» Directions for this task:
The expected output is a copy of every line in the records with the string "elbow".
>>>
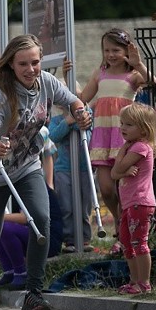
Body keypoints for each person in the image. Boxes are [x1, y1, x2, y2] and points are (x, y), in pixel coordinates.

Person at [0, 34, 91, 310]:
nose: (31, 69)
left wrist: (81, 112)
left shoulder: (46, 82)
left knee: (41, 220)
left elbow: (72, 101)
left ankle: (33, 292)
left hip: (28, 165)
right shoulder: (1, 97)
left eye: (35, 62)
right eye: (23, 64)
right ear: (11, 66)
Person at [78, 28, 149, 248]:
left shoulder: (133, 75)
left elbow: (155, 83)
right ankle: (120, 222)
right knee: (107, 188)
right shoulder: (100, 74)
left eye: (116, 50)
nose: (110, 54)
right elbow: (81, 99)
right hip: (102, 137)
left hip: (123, 137)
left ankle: (126, 234)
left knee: (124, 187)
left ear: (126, 50)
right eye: (106, 50)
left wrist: (138, 64)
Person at [110, 103, 156, 294]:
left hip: (141, 202)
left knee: (139, 242)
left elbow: (117, 170)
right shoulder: (130, 146)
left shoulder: (140, 147)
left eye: (129, 124)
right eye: (122, 123)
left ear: (144, 129)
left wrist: (121, 158)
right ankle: (134, 281)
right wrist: (121, 167)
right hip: (131, 203)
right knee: (126, 242)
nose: (123, 128)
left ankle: (144, 282)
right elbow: (115, 174)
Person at [49, 105, 95, 253]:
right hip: (64, 168)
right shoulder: (57, 120)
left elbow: (89, 136)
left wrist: (78, 122)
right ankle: (69, 239)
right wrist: (68, 122)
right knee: (66, 205)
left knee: (85, 204)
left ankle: (85, 237)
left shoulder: (88, 116)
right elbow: (53, 136)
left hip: (84, 167)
<<<
» Solution to this task:
left elbow: (72, 101)
left elbow: (155, 83)
right elbow: (81, 99)
left elbow: (117, 170)
right elbow: (115, 174)
left elbow: (89, 136)
right elbow: (53, 136)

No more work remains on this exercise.